Which Make-up character would you wear every day ?
I would most likely wear my tropical moth look, because it is fierce and chic. To switch it up, I would hum to Shygirl as a bumble bee character.
How does metamorphosis integrate in your work?
During my no make-up state, I feel like a cocoon. The process of each look allows me to shed my skin and become something different every time. To experiment and to transform means to morph into many different ideas. That could involve a character, an insect or a pretty looking leaf waving at you from the garden.

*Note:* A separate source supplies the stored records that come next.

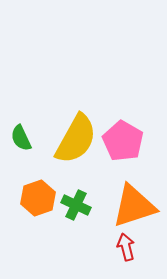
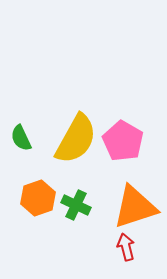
orange triangle: moved 1 px right, 1 px down
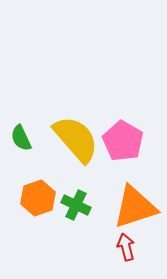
yellow semicircle: rotated 70 degrees counterclockwise
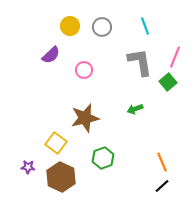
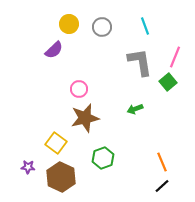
yellow circle: moved 1 px left, 2 px up
purple semicircle: moved 3 px right, 5 px up
pink circle: moved 5 px left, 19 px down
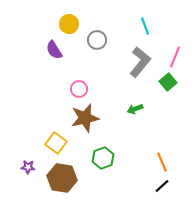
gray circle: moved 5 px left, 13 px down
purple semicircle: rotated 102 degrees clockwise
gray L-shape: rotated 48 degrees clockwise
brown hexagon: moved 1 px right, 1 px down; rotated 16 degrees counterclockwise
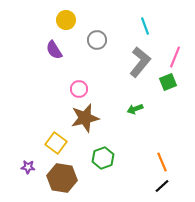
yellow circle: moved 3 px left, 4 px up
green square: rotated 18 degrees clockwise
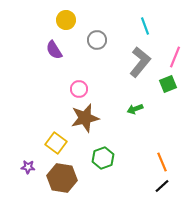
green square: moved 2 px down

Make-up, a tool to play with _________ ?
Imagination and Identity. Make-up is a playground to become whatever you want to be. Walking through the rooms with thin high heels in Portugal, I remember showing up in my grandmother´s long dressing gowns. It felt right to be powerful and sassy. I come from a traditional Portuguese background where gender roles are enforced, and whilst my family is fully accepting and open now, there were people who didn’t meet me with much contentment when exploring my canvas as a child. That moment, I felt the need to counteract and challenge the idea of conventional beauty. Dismantle the heteropatriarchy and let all the queerness flourish.